Information
- League: California Winter League
- Location: Palm Springs, California
- Ballpark: Palm Springs Stadium
- Founded: 2008
- League championships: 0
- Division championships: 0
- Former league: Arizona Winter League;
- Colors: Black, columbia blue, white
- Ownership: Palm Springs Power
- General manager: Andrew Starke (principal owner)
- Manager: TBA
- Media: The Business Press (newspaper) The Desert Sun (newspaper) KPSI-AM 920 (Radio) KRP Broadcasting (internet)
- Website: CA Winter League: Palm Springs Chill

= Palm Springs Chill =

Minor-league professional baseball team in Palm Springs, California

The Palm Springs Chill are an independent baseball team based in Palm Springs, California. They are co-owned by the Palm Springs Power and play their home games at Palm Springs Stadium. Andrew Starke is the team president and Darrell Evans is the manager.

==Team history==

===Arizona Winter League (2008–2009)===
They were a member of the Arizona Winter League, a short-season instructional winter league affiliated with the Golden Baseball League in 2008 and 2009, making the playoffs and championship game both seasons, before losing to the Blythe Heat and Yuma Scorpions respectively.

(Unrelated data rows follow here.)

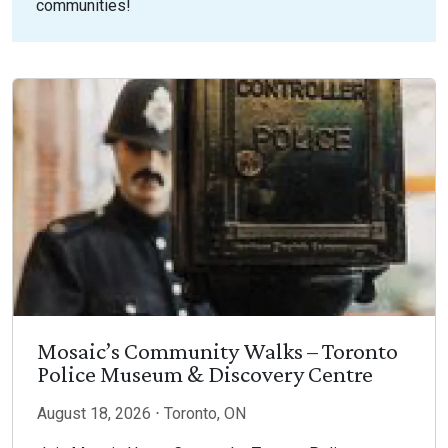
communities!
Mosaic’s Community Walks – Toronto
Police Museum & Discovery Centre
August 18, 2026 ⋅ Toronto, ON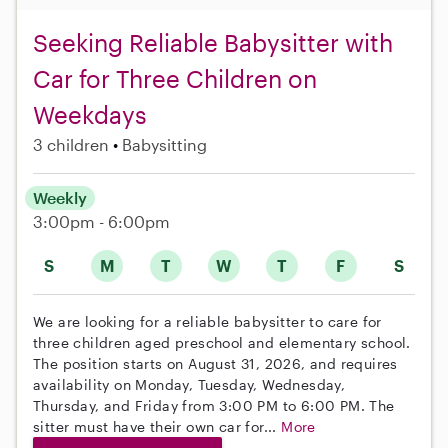
Seeking Reliable Babysitter with
Car for Three Children on
Weekdays
3 children
Babysitting
Weekly
3:00pm - 6:00pm
S
M
T
W
T
F
S
We are looking for a reliable babysitter to care for
three children aged preschool and elementary school.
The position starts on August 31, 2026, and requires
availability on Monday, Tuesday, Wednesday,
Thursday, and Friday from 3:00 PM to 6:00 PM. The
sitter must have their own car for...
More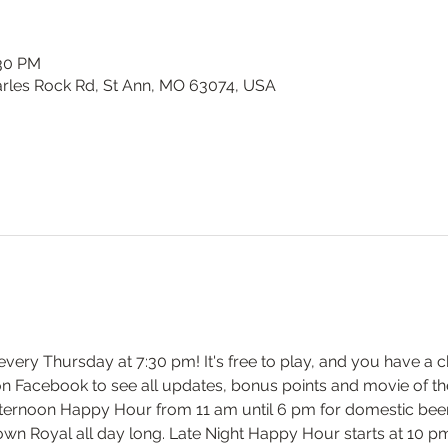
:30 PM
harles Rock Rd, St Ann, MO 63074, USA
y every Thursday at 7:30 pm! It's free to play, and you have a c
on Facebook to see all updates, bonus points and movie of th
ernoon Happy Hour from 11 am until 6 pm for domestic beers 
own Royal all day long. Late Night Happy Hour starts at 10 pm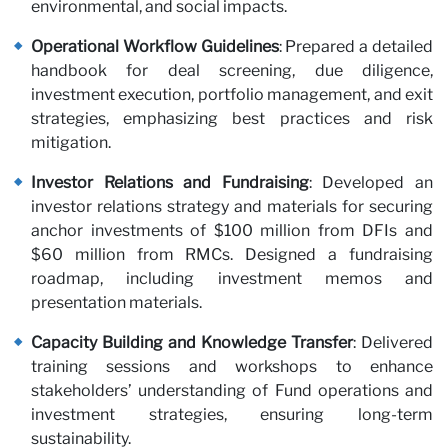
environmental, and social impacts.
Operational Workflow Guidelines
: Prepared a detailed
handbook for deal screening, due diligence,
investment execution, portfolio management, and exit
strategies, emphasizing best practices and risk
mitigation.
wi
Investor Relations and Fundraising
: Developed an
investor relations strategy and materials for securing
anchor investments of $100 million from DFIs and
$60 million from RMCs. Designed a fundraising
roadmap, including investment memos and
presentation materials.
Capacity Building and Knowledge Transfer
: Delivered
training sessions and workshops to enhance
stakeholders’ understanding of Fund operations and
investment strategies, ensuring long-term
sustainability.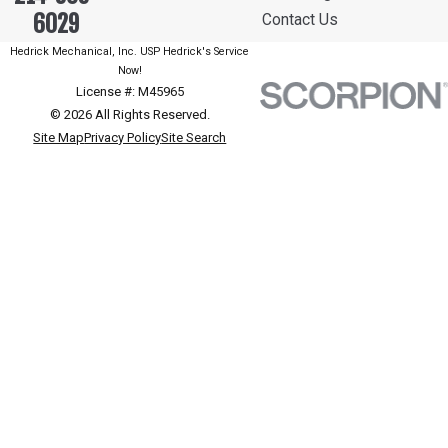
6029
Contact Us
Hedrick Mechanical, Inc. USP Hedrick's Service
Now!
License #: M45965
© 2026 All Rights Reserved.
Site Map
Privacy Policy
Site Search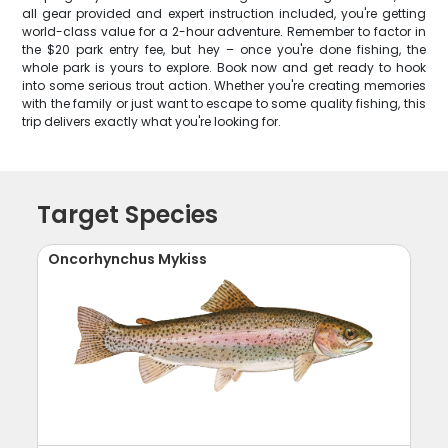
all gear provided and expert instruction included, you're getting
world-class value for a 2-hour adventure. Remember to factor in
the $20 park entry fee, but hey – once you're done fishing, the
whole park is yours to explore. Book now and get ready to hook
into some serious trout action. Whether you're creating memories
with the family or just want to escape to some quality fishing, this
trip delivers exactly what you're looking for.
Target Species
Oncorhynchus Mykiss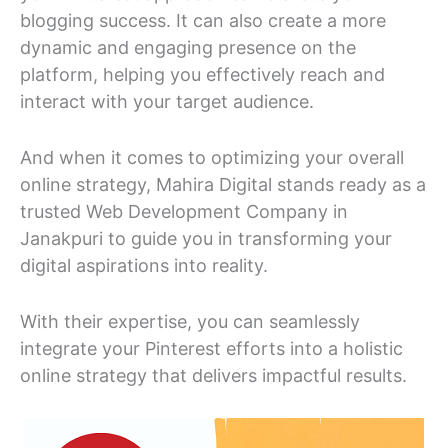
blogging success. It can also create a more
dynamic and engaging presence on the
platform, helping you effectively reach and
interact with your target audience.
And when it comes to optimizing your overall
online strategy, Mahira Digital stands ready as a
trusted Web Development Company in
Janakpuri to guide you in transforming your
digital aspirations into reality.
With their expertise, you can seamlessly
integrate your Pinterest efforts into a holistic
online strategy that delivers impactful results.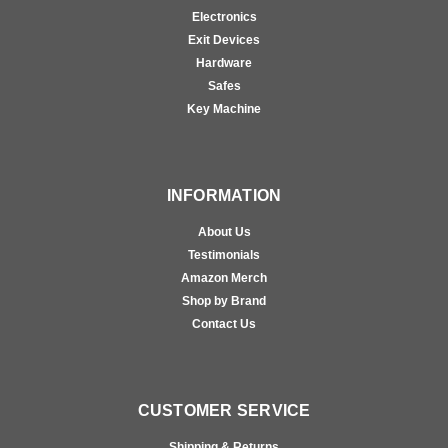
Electronics
Exit Devices
Hardware
Safes
Key Machine
INFORMATION
About Us
Testimonials
Amazon Merch
Shop by Brand
Contact Us
CUSTOMER SERVICE
Shipping & Returns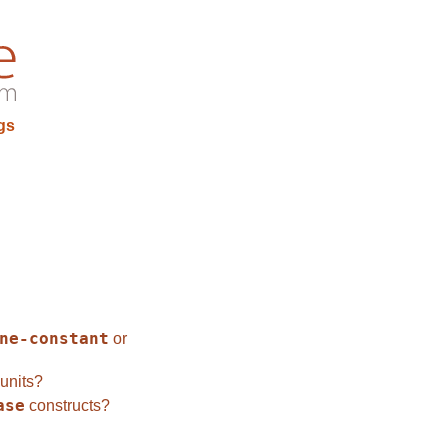
gs
ne-constant
or
units?
ase
constructs?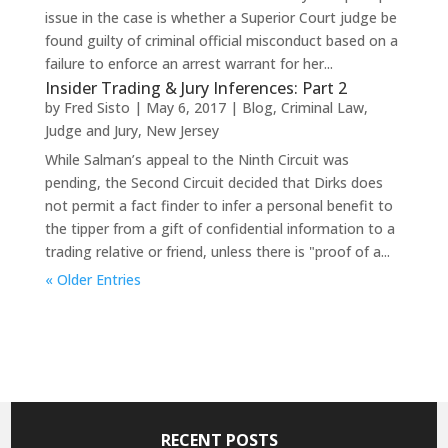
issue in the case is whether a Superior Court judge be
found guilty of criminal official misconduct based on a
failure to enforce an arrest warrant for her...
Insider Trading & Jury Inferences: Part 2
by
Fred Sisto
|
May 6, 2017
|
Blog
,
Criminal Law
,
Judge and Jury
,
New Jersey
While Salman’s appeal to the Ninth Circuit was
pending, the Second Circuit decided that Dirks does
not permit a fact finder to infer a personal benefit to
the tipper from a gift of confidential information to a
trading relative or friend, unless there is "proof of a...
« Older Entries
RECENT POSTS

===California Winter League (2010)===
The Chill ownership created a brand new winter league in 2010, the California Winter League, to offer more opportunities for aspiring players to flourish. They will be joined by the Coachella Valley Snowbirds, the Palm Desert Coyotes and the Canada A's. Former Major Leaguer and former Victoria Seals manager Darrell Evans was named commissioner of this new league.

==Year-by-year records==

Arizona Winter League:

| Season | W | L | Win % | Place | Playoff |
|---|---|---|---|---|---|
| 2008 | 15 | 4 | .789 | 1st | Qualified. Lost to Blythe in the Playoffs. |
| 2009 | 12 | 8 | .600 | 2nd, American Division | Qualified. Lost to Yuma in the Playoffs. |

California Winter League:

| Season | W | L | Win % | Place | Playoff |
|---|---|---|---|---|---|

==Mascot==

Tundra is the official mascot of the Palm Springs Chill. During the 2012 California Winter League baseball season the Palm Springs Chill started to become very popular in the Palm Springs area. Due to the success of the Palm Springs Power college baseball team in the summer the revenue in the California Winter League was at an all-time high in 2012. The Palm Springs Chill are filled with Independent level players who usually have the same talent level as low minor league players. They have a roster full of signed players such as Jacob Taylor, Jimmy Waters, and Miles Walding who is an Arizona Diamondback minor league signed player, 29-year-old star outfielder Derrick Pyles who played for the New York Federals in 2011 after he finished college at Embry-Riddle University in Florida is also a big reason for the Chill success. The Chill are managed by Ricky Vanasselberg as of 2012. Ricky is also manager of the Grand Prairie Air Hogs who compete in the American Association of Independent Baseball which is Double A level baseball players and ex major league players trying to stay in the game as long as possible. The Chill usually are made up of former college baseball players with talent to sign professional contracts after the season. The team finished 13 and 6 during the 2012 California Winter League season and were California Winter League runner up finishers after losing to the Palm Springs Power 7 to 5 in the Championship game in front of 2,500 fans at Palm Springs Stadium.